Thursday, April 12, 2012

Oh, boy(s)

So often, as parents, you see yourself reflected in your children. This can be readily apparent, of course--such as Derek being built tall and thin like his father, or both boys inheriting exactly the same shade of blue eyes that I have. Or it may show up in more subtle ways...Derek's easygoing personality (from Husband, obviously) or Riley's stubborn streak (from...um, gosh, I have no idea! And the sarcasm? They earned that from both parties, so we're doomed...) But it sometimes happens that your beloved offspring, the ones you lovingly carried for nine months and joyfully brought into this world...suddenly behave like bizarre creatures you don't even recognize...leaving you scratching your head in bewilderment, wondering if they'd been switched overnight with some changelings...or just dropped on their heads during school hours.

Can you tell, this was one of those nights? I suppose it all started when the brothers decided to have a good old-fashioned Nerf War (kinda like a Turf War--except it's inside...and uses attack-items that are more...spongy, than deadly). You see, they've slowly been acquiring foam weaponry over the last several months, culminating in Derek receiving a hatchet for Easter (and yes, I realize how absolutely ridiculous that sounds...but Jesus was a young boy, once, so he might understand?) and a sword for his birthday. Well, then, there's really nothing to do but whale on your sibling for some wholesome afternoon fun! I made sure to stay well out of range, but could hear the whooping and giggling through the closed bedroom door as they battled fiercely. (Although for what reward, precisely, I couldn't tell you. The honorable claim to Derek's laundry pile? The privilege of lying on his bed? Because trust me, there were no fair maidens to impress, in the vicinity of Chez Derek.) But suddenly there came a cry of pain, followed by an abrupt halt in the skirmish. Then Derek stalked into my room and announced quite huffily, "Riley hit me with the hatchet...in the balls!" He fairly bubbled over with righteous indignation, but my response was a decidedly unsympathetic, "Yeah? And?" As in: what did you expect to happen in this close-quarters, no-mercy duel situation? And what the heck do you think I should do about it? Issue a Royal Disqualification of Knight Riley? Oh, and by the way, it's a SQUISHY TOY, how much could it hurt? (Says the only person in the house without...male parts. The message was clear: "Eh, shake it off, dude!" Am I a jaded Mother of Boys? Why yes, yes I am!) So, not having achieved the satisfactory response he sought, he turned and slunk back to his room...but I noticed that a cease-and-desist was called. (Meanwhile, Riley brought me a neatly-written list...of Nerf playthings he wishes to add to his "armory". Should my 8-1/2 year old even know that word, much less how to use it properly? Even worse, these most-wanted tools-of-destruction include: something called a Vendetta Double Sword...and a Battlemaster Mace Ax. Oh. Dear. I sense many more head-to-head clashes in our immediate future. No one's ever gone to the Emergency Room with a grave...styrofoam injury...though, right?)

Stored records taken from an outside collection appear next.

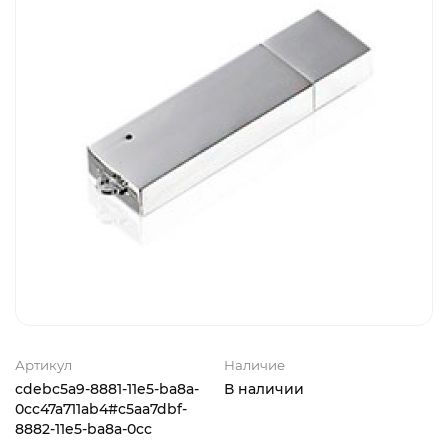
Артикул
Наличие
cdebc5a9-8881-11e5-ba8a-
В наличии
0cc47a711ab4#c5aa7dbf-
8882-11e5-ba8a-0cc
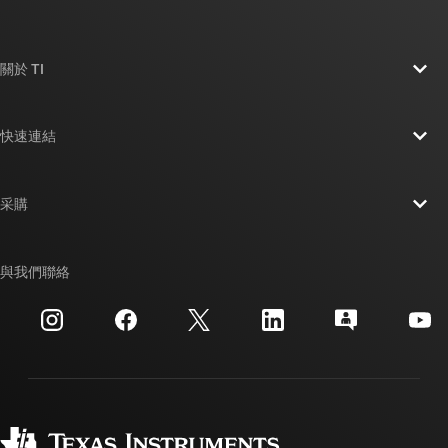
關於 TI
關於 TI 概覽
快速連結
人才招募
聯絡我們
新聞室
采購
TI E2E™ 設計支援論壇
我們的故事 | 晶片幕後
TI API 套件
交互參考搜索
與我們聯絡
活動
myTI 公司帳戶
客戶支援中心
投資人關系
運送、付款與稅金
封裝
製造
訂購 FAQ
品質與可靠性
企業公民
授權經銷商
myTI 帳戶常見問題解答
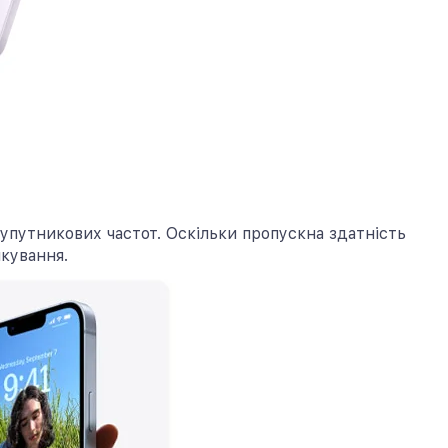
упутникових частот. Оскільки пропускна здатність
кування.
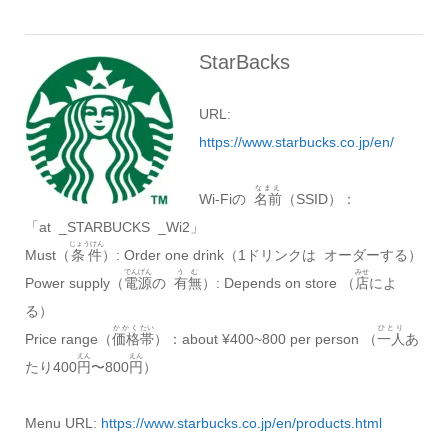
StarBacks
URL:
https://www.starbucks.co.jp/en/
なまえ
Wi-Fiの
名前
（SSID）：
「at _STARBUCKS _Wi2」
じょうけん
Must（
条件
）: Order one drink（1ドリンクは オーダーする）
でんげん
うむ
みせ
Power supply（
電源
の
有無
）: Depends on store （
店
によ
る）
かかく
たい
ひとり
Price range（
価格
帯
）：about ¥400~800 per person （
一人
あ
えん
えん
たり400
円
〜800
円
）
Menu URL:
https://www.starbucks.co.jp/en/products.html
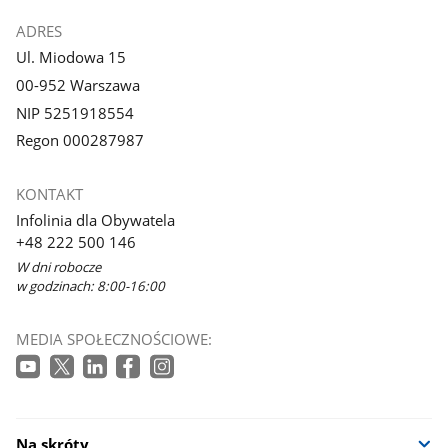
ADRES
Ul. Miodowa 15
00-952 Warszawa
NIP 5251918554
Regon 000287987
KONTAKT
Infolinia dla Obywatela
+48 222 500 146
W dni robocze
w godzinach: 8:00-16:00
MEDIA SPOŁECZNOŚCIOWE:
Na skróty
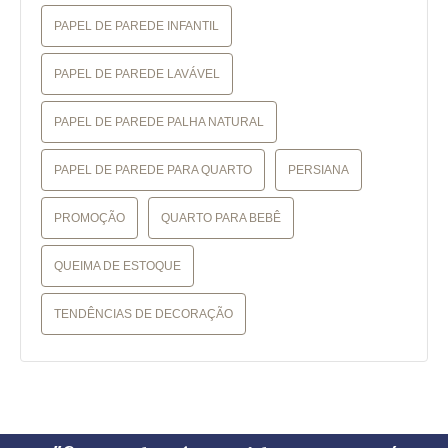
PAPEL DE PAREDE INFANTIL
PAPEL DE PAREDE LAVÁVEL
PAPEL DE PAREDE PALHA NATURAL
PAPEL DE PAREDE PARA QUARTO
PERSIANA
PROMOÇÃO
QUARTO PARA BEBÊ
QUEIMA DE ESTOQUE
TENDÊNCIAS DE DECORAÇÃO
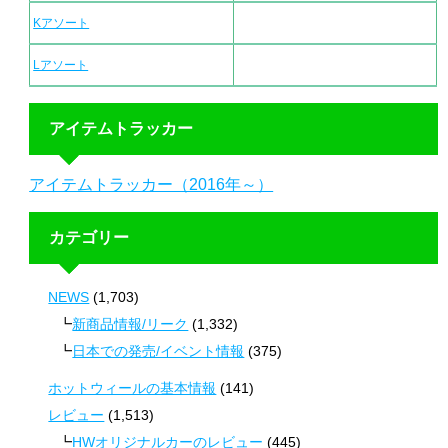
Kアソート
Lアソート
アイテムトラッカー
アイテムトラッカー（2016年～）
カテゴリー
NEWS
(1,703)
新商品情報/リーク
(1,332)
日本での発売/イベント情報
(375)
ホットウィールの基本情報
(141)
レビュー
(1,513)
HWオリジナルカーのレビュー
(445)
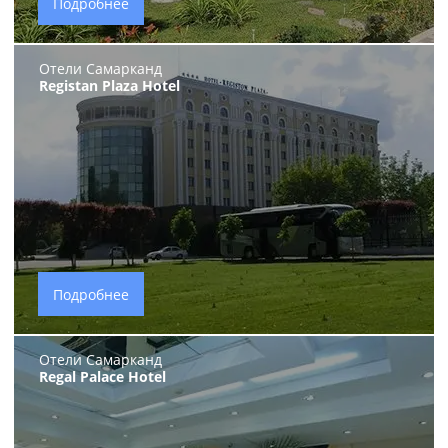
Подробнее
Отели Самарканд
Registan Plaza Hotel
Подробнее
Отели Самарканд
Regal Palace Hotel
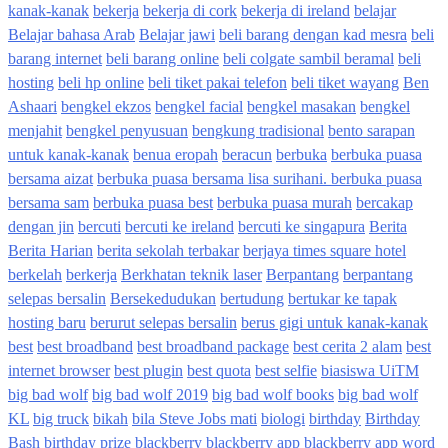
kanak-kanak
bekerja
bekerja di cork
bekerja di ireland
belajar
Belajar bahasa Arab
Belajar jawi
beli barang dengan kad mesra
beli
barang internet
beli barang online
beli colgate sambil beramal
beli
hosting
beli hp online
beli tiket pakai telefon
beli tiket wayang
Ben
Ashaari
bengkel ekzos
bengkel facial
bengkel masakan
bengkel
menjahit
bengkel penyusuan
bengkung tradisional
bento sarapan
untuk kanak-kanak
benua eropah
beracun
berbuka
berbuka puasa
bersama aizat
berbuka puasa bersama lisa surihani. berbuka puasa
bersama sam
berbuka puasa best
berbuka puasa murah
bercakap
dengan jin
bercuti
bercuti ke ireland
bercuti ke singapura
Berita
Berita Harian
berita sekolah terbakar
berjaya times square hotel
berkelah
berkerja
Berkhatan teknik laser
Berpantang
berpantang
selepas bersalin
Bersekedudukan
bertudung
bertukar ke tapak
hosting baru
berurut selepas bersalin
berus gigi untuk kanak-kanak
best
best broadband
best broadband package
best cerita 2 alam
best
internet browser
best plugin
best quota
best selfie
biasiswa UiTM
big bad wolf
big bad wolf 2019
big bad wolf books
big bad wolf
KL
big truck
bikah
bila Steve Jobs mati
biologi
birthday
Birthday
Bash
birthday prize
blackberry
blackberry app
blackberry app word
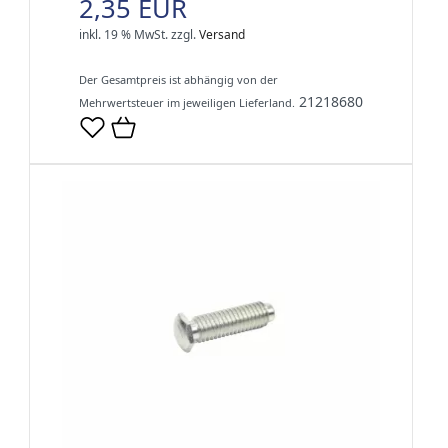
2,35 EUR
inkl. 19 % MwSt.
zzgl.
Versand
Der Gesamtpreis ist abhängig von der
21218680
Mehrwertsteuer im jeweiligen Lieferland.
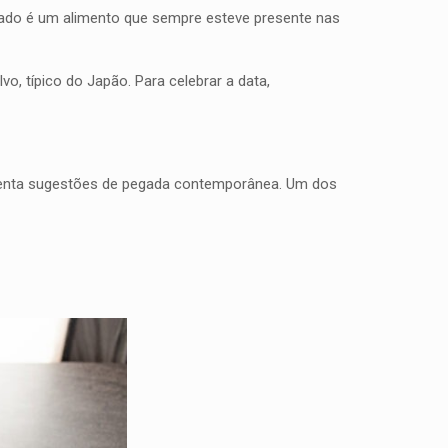
ado é um alimento que sempre esteve presente nas
vo, típico do Japão. Para celebrar a data,
resenta sugestões de pegada contemporânea. Um dos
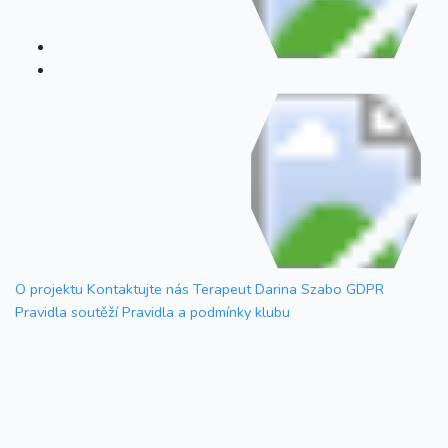
O projektu
Kontaktujte nás
Terapeut Darina Szabo
GDPR
Pravidla soutěží
Pravidla a podmínky klubu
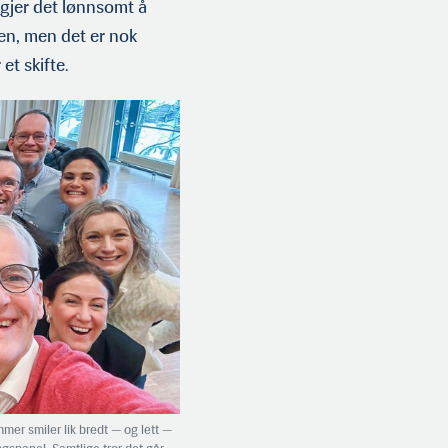
 gjer det lønnsomt å
sten, men det er nok
et skifte.
mer smiler lik bredt — og lett —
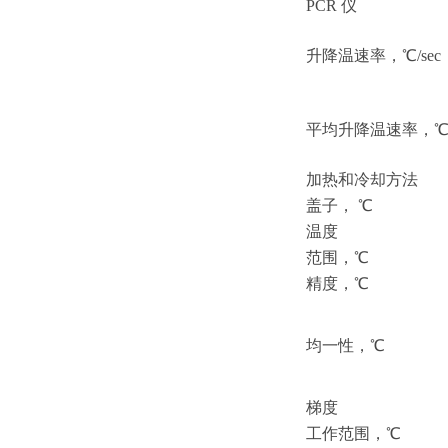
PCR 仪
升降温速率，
℃/sec
平均升降温速率，
℃
加热和冷却方法
盖子，
℃
温度
范围，
℃
精度，
℃
均一性，
℃
梯度
工作范围，
℃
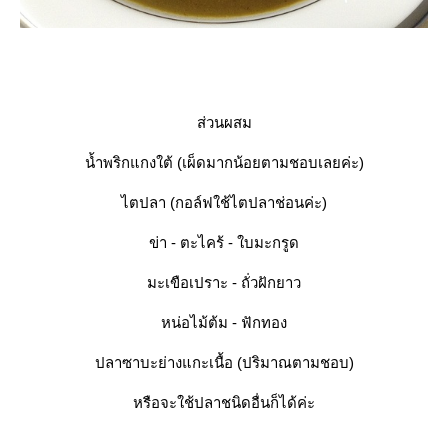
ส่วนผสม
น้ำพริกแกงใต้ (เผ็ดมากน้อยตามชอบเลยค่ะ)
ไตปลา (กอล์ฟใช้ไตปลาช่อนค่ะ)
ข่า - ตะไคร้ - ใบมะกรูด
มะเขือเปราะ - ถั่วฝักยาว
หน่อไม้ต้ม - ฟักทอง
ปลาซาบะย่างแกะเนื้อ (ปริมาณตามชอบ)
หรือจะใช้ปลาชนิดอื่นก็ได้ค่ะ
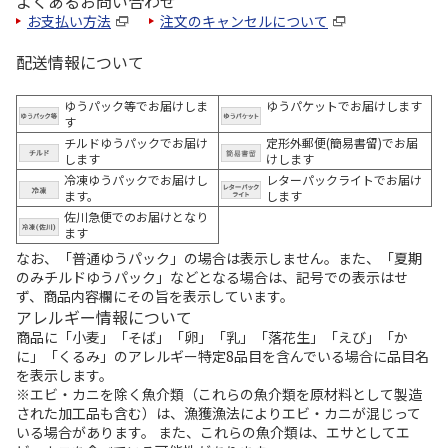
よくあるお問い合わせ
お支払い方法
注文のキャンセルについて
配送情報について
ゆうパック等でお届けしま
ゆうパケットでお届けします
す
チルドゆうパックでお届け
定形外郵便(簡易書留)でお届
します
けします
冷凍ゆうパックでお届けし
レターパックライトでお届け
ます。
します
佐川急便でのお届けとなり
ます
なお、「普通ゆうパック」の場合は表示しません。また、「夏期
のみチルドゆうパック」などとなる場合は、記号での表示はせ
ず、商品内容欄にその旨を表示しています。
アレルギー情報について
商品に「小麦」「そば」「卵」「乳」「落花生」「えび」「か
に」「くるみ」のアレルギー特定8品目を含んでいる場合に品目名
を表示します。
※エビ・カニを除く魚介類（これらの魚介類を原材料として製造
された加工品も含む）は、漁獲漁法によりエビ・カニが混じって
いる場合があります。 また、これらの魚介類は、エサとしてエ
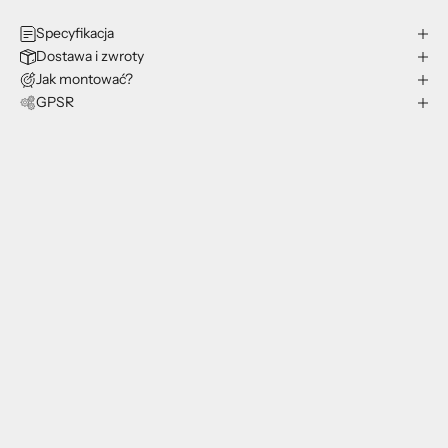
Specyfikacja
Dostawa i zwroty
Jak montować?
GPSR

Then, later in the evening--when it was almost bedtime, as a matter of fact--Riley went completely off the deep end. From the top of the stairs, I caught a random comment about--I'm not making this up--smelling someone's armpit. Why, oh why, can't I just pretend to miss these things? I could play the "selective hearing" card and just fail to acknowledge it! But nooooo, that never happens. Instead, I instantly yelled up to him, "There will be no smelling of armpits!" (Really? Like that even needs to be stated? Oh well, too late now...) Evidently Riley, in his giddy pre-wind-down state of hysteria, thought it would be an excellent plan to systematically sniff each of his family members. Like some kind of...B.O.-detecting dog, or some such nonsense. I really couldn't tell you what his ultimate goal was...training his nose to discriminate odors? Clearing his sinuses?) Since I had just showered, he reported the scent of: soap. (Whew! I guess I passed.) On Derek, he announced, he got a whiff of: shirt. Then he stuck his nose right up next to Husband's...underarm area...and proclaimed that his nose found "shirt...with a hint of armpit." (As if judging the aroma of fine cuisine--I swear he's cut off from watching any more Food Network shows from now on!) As we all laughed at his silliness (and wondered if he'd secretly gotten into some Dr. Pepper after dinner, because honestly he was a wee bit manic at this point) he did an about-face and squeaked, "Oh no, don't look at me, I don't want to draw attention to myself!" He punctuated this absurd sentence by covering his eyes, racing over to Derek, and cowering behind his brother's back. (Derek, it should be noted, was fairly useless by now, laughing so hard he was having difficulty remaining upright on the kitchen stool.) I can only fervently hope that Riley--now safely and quietly in bed--sleeps it off and wakes up...somewhere approaching "normal".

Nights like these, I just scratch my head in disbelief and confusion. I don't know where these monkey-boys came from or what possesses them to act this way. When all else fails, though, I fall back on the tried-and-true explanation: it must be something genetic...from Husband's side!